* _Directive_
Lay out the listing from the line with "Page size: 1650x1275." up to and including the line with "subtitle Annex 5: Suggested" as a JSON list of strings, one string per line, leaving out blank lines.

* _Dataset records_
[START]

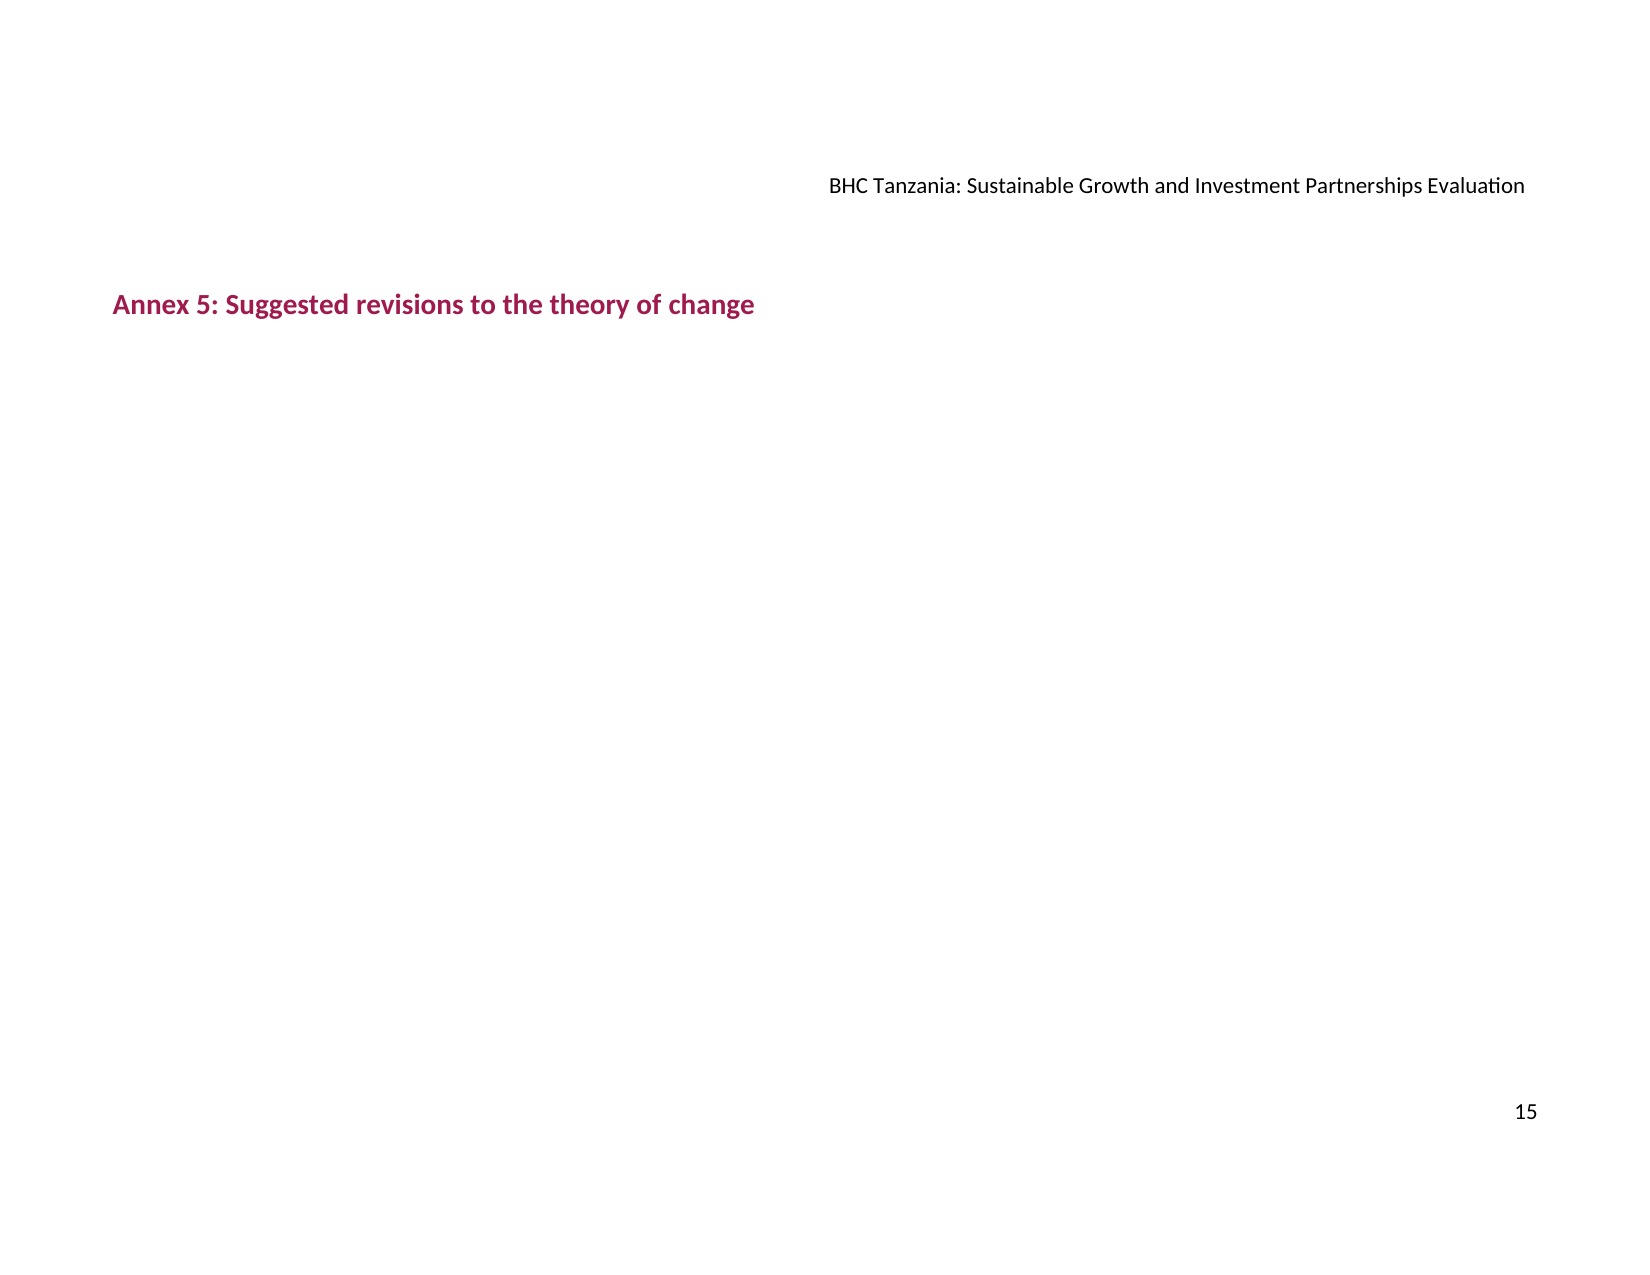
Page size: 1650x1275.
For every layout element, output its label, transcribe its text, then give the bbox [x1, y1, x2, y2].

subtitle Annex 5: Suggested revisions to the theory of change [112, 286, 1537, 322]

[END]
[START]

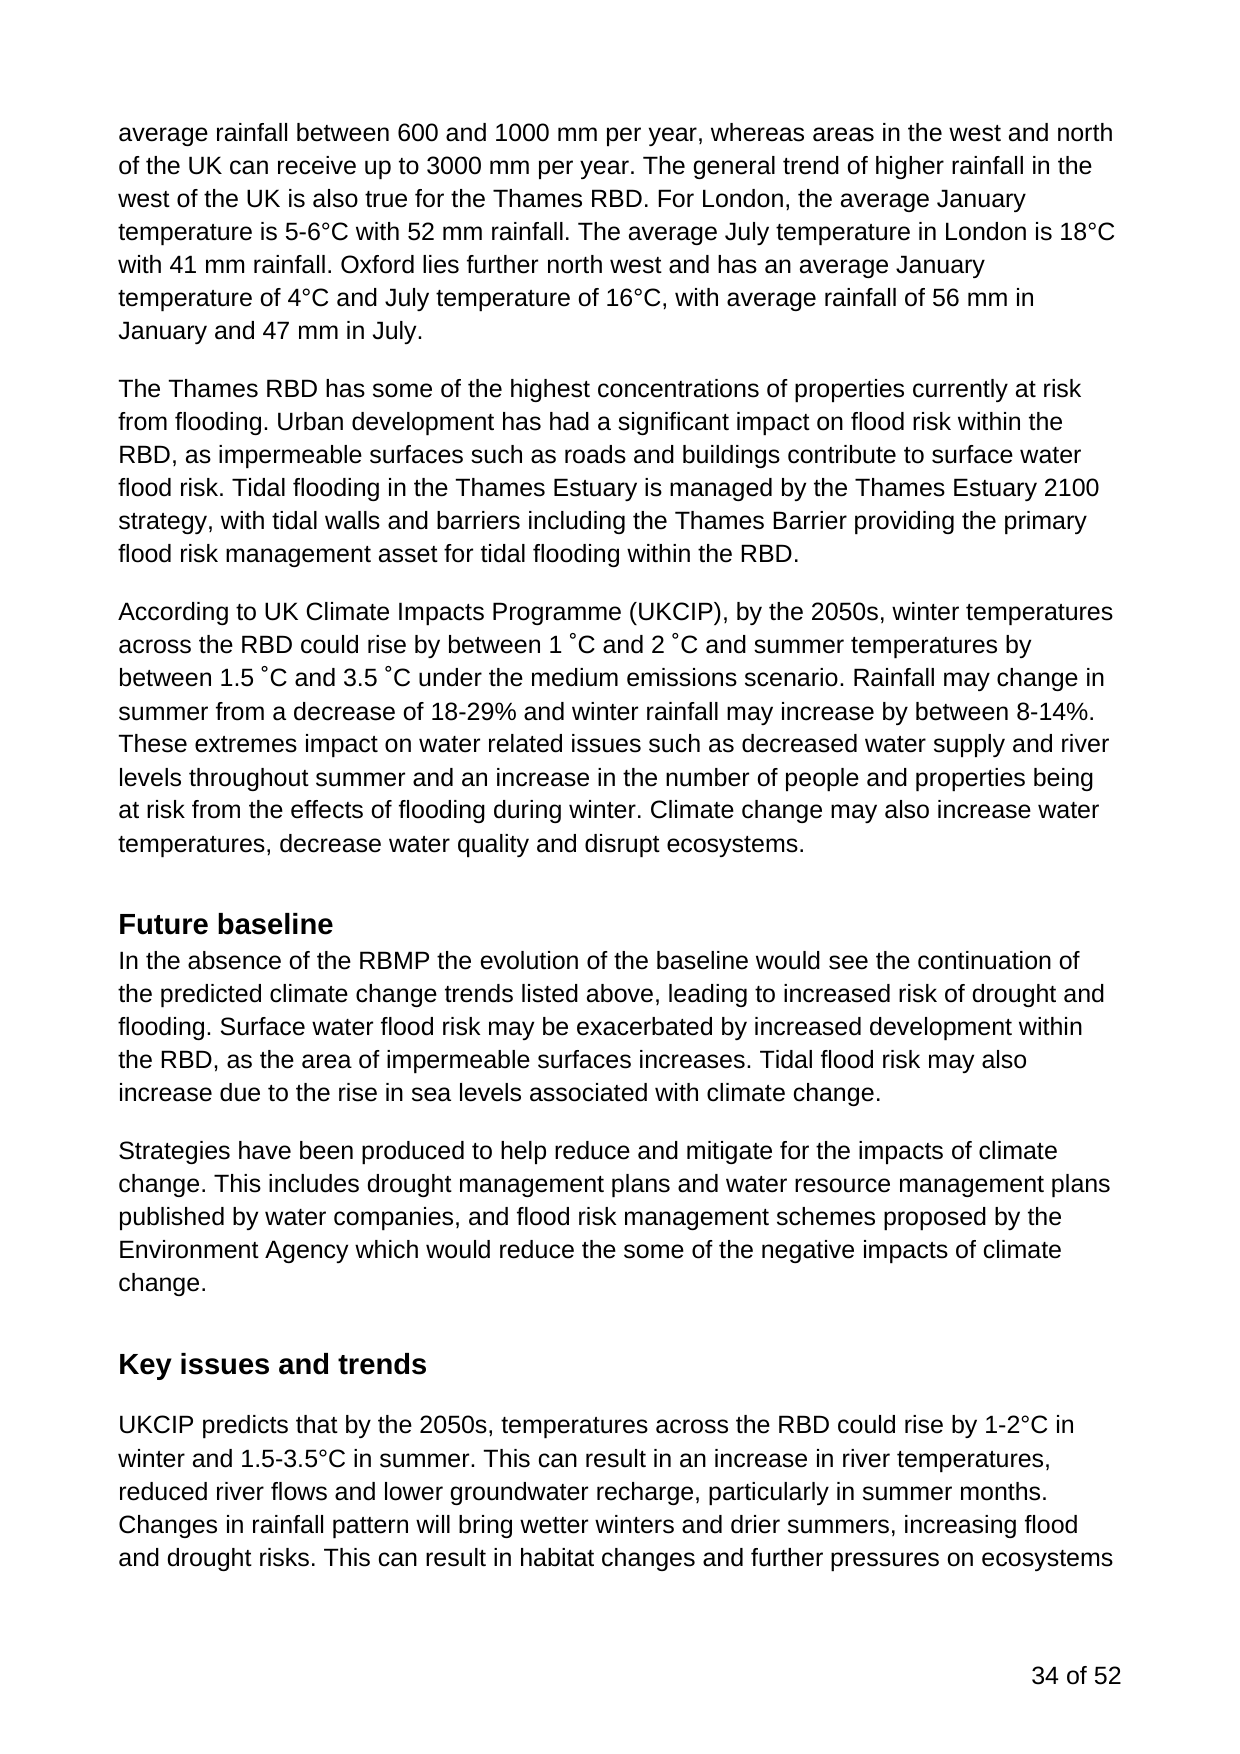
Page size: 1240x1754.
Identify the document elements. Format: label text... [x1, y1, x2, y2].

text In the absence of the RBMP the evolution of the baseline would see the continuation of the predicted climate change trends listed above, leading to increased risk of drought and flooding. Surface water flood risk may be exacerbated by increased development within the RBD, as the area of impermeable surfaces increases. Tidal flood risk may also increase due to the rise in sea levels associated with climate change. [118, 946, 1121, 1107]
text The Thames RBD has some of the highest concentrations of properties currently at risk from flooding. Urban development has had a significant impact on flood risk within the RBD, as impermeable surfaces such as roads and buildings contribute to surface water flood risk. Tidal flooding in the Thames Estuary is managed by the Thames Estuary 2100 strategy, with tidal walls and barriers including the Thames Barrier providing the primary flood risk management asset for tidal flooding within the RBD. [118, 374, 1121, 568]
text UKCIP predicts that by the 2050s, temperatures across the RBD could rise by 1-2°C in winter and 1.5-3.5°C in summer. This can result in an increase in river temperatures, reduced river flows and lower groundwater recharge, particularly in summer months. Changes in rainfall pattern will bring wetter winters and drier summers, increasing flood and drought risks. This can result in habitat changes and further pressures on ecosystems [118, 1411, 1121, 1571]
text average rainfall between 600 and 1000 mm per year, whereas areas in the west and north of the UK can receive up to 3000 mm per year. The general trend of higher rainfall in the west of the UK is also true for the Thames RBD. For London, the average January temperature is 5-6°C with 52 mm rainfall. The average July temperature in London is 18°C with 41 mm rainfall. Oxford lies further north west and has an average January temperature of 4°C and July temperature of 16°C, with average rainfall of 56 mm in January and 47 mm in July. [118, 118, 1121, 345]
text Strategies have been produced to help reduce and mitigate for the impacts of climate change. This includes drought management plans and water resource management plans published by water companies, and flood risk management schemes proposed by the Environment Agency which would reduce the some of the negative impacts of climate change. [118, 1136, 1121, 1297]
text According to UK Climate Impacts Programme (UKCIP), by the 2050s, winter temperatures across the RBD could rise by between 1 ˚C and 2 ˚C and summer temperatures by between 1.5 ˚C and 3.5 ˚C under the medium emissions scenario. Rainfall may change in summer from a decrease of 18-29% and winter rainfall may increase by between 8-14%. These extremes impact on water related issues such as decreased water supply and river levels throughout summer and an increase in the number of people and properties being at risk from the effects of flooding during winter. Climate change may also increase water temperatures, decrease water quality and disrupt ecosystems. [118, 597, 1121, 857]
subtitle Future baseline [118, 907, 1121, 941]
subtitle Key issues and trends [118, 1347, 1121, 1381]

[END]

* _Solution below_
[
  "Page size: 1650x1275.",
  "For every layout element, output its label, transcribe its text, then give the bbox [x1, y1, x2, y2].",
  "subtitle Annex 5: Suggested revisions to the theory of change [112, 286, 1537, 322]"
]